Challenge
Edit the passage on the Boost directory hierarchy starting at "The following people" and ending at "of the requirements.", putting "layout" wherever "structure" occurs.

Excerpted passage
The following people have had their ideas reused, reconstituted and reformulated :-)
Beman Dawes, Ed Brey, Walter E. Brown, John (EBo) David, Jeff Garland, Lois Goldthwaite, Jens Maurer, Jeff Squyres, Gary Powell and Daryle Walker.
By Jens Maurer
I favor the following structure, which puts different emphasis on the some of the requirements.
Directory | Description |
---|---|
Boost-root/include/boost/ | All entry-point boost headers, mainly these should be called "library-name.hpp". |
Boost-root/include/boost/.../ | Domain-specific subdirectory; the "..." can be empty or arbitrarily nested while observing the "optimally branched" requirement. |
Boost-root/include/boost/.../library-name/ | All domain-specific headers, all "expert-user" non-entry point headers. |
Boost-root/include/boost/.../library-name/detail/ | All implementation private headers. |
Boost-root/libs/.../ | Main directory for a given subdomain; the "..." can be empty or arbitrarily nested while observing the "optimally branched" requirement. The "..." must correspond to some "..." in the header tree. The directory should contain a "index.html" which links to all libraries and subdomains contained. |
Boost-root/libs/.../library-name/ | Main directory for a given library. |
Boost-root/libs/.../library-name/src/ | All mandatory source files for the library. |
Boost-root/libs/.../library-name/build/ | Temporary location for private build system, until the boost-wide integrated build becomes available. |
Boost-root/libs/.../library-name/config/ | Any private configuration code (for example, autoconf scripts). |
Boost-root/libs/.../library-name/doc/ | All documentation for the library. |
Boost-root/libs/.../library-name/test/ | All regression tests for the library, suitable for the regression test suite. Due to test execution time constraints, not all of the tests may actually be added to "regression.cfg". |
Boost-root/libs/.../library-name/example/ | All example programs for "library-name". These may be either: a single (multi-file) example program, multiple single file example programs, or multiple sub-directories (one for each example program). |
Boost-root/tools/tool-name/ | Contains all files required to build and use the specified tool (makefile generators etc). |
Boost-root/build | The boost build system (user front-end; tools go in the "tools" hierarchy). Details still hazy. |
Boost-root/more/license.html | A "generic" boost license that describes the minimal guarantee provided by all boost libraries. This should get a prominent link on the main boost page. |
Note that the "include" path component contains only one subdirectory "boost" and thus violates the "optimally branched" requirement. It helps with discoverability, though, because people know what to expect under any directory named "include", i.e. header files.

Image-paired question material
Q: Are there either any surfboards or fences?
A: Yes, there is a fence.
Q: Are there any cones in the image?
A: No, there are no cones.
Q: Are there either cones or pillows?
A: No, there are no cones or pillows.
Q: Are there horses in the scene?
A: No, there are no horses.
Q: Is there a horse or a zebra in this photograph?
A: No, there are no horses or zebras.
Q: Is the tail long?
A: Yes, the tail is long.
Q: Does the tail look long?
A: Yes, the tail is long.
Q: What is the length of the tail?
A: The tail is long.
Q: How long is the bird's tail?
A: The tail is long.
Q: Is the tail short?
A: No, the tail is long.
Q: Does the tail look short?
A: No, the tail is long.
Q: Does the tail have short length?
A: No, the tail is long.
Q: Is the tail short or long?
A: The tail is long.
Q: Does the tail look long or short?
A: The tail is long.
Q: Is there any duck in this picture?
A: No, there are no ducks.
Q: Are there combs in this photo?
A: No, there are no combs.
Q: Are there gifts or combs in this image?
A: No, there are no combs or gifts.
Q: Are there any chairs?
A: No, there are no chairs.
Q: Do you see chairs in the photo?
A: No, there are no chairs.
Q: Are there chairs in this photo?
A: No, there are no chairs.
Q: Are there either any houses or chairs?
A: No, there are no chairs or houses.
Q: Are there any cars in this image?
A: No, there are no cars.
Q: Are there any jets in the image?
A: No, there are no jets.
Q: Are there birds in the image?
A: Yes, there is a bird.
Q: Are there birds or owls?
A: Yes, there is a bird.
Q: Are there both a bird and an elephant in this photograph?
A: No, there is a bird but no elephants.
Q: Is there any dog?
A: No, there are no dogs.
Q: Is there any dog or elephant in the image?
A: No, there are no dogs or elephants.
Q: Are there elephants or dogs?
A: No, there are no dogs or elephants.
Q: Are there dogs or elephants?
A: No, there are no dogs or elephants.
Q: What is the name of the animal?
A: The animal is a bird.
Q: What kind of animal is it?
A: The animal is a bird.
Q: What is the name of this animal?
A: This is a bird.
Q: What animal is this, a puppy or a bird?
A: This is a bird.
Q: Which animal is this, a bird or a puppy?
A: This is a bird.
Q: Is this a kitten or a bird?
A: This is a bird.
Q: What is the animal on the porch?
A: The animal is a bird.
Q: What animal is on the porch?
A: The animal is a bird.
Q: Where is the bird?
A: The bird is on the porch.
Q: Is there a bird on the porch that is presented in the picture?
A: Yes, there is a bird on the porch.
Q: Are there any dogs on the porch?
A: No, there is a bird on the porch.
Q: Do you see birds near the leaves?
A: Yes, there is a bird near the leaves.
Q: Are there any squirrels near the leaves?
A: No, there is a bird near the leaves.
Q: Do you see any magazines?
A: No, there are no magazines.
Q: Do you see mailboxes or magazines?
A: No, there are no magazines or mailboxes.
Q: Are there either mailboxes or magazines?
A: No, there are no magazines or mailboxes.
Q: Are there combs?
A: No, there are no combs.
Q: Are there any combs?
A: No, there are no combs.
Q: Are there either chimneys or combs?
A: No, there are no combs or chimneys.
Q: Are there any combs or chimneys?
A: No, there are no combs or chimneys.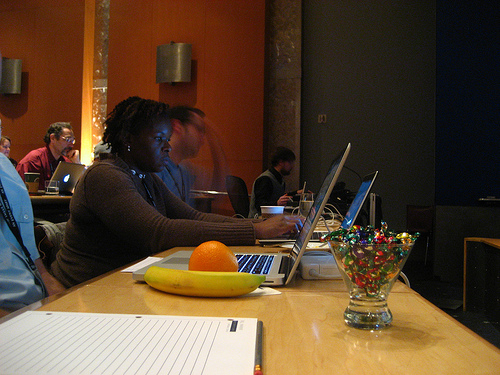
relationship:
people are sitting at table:
[2, 95, 314, 314] [2, 216, 499, 373]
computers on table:
[130, 140, 354, 289] [2, 216, 499, 373]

Exercise output
The following people have had their ideas reused, reconstituted and reformulated :-)
Beman Dawes, Ed Brey, Walter E. Brown, John (EBo) David, Jeff Garland, Lois Goldthwaite, Jens Maurer, Jeff Squyres, Gary Powell and Daryle Walker.
By Jens Maurer
I favor the following layout, which puts different emphasis on the some of the requirements.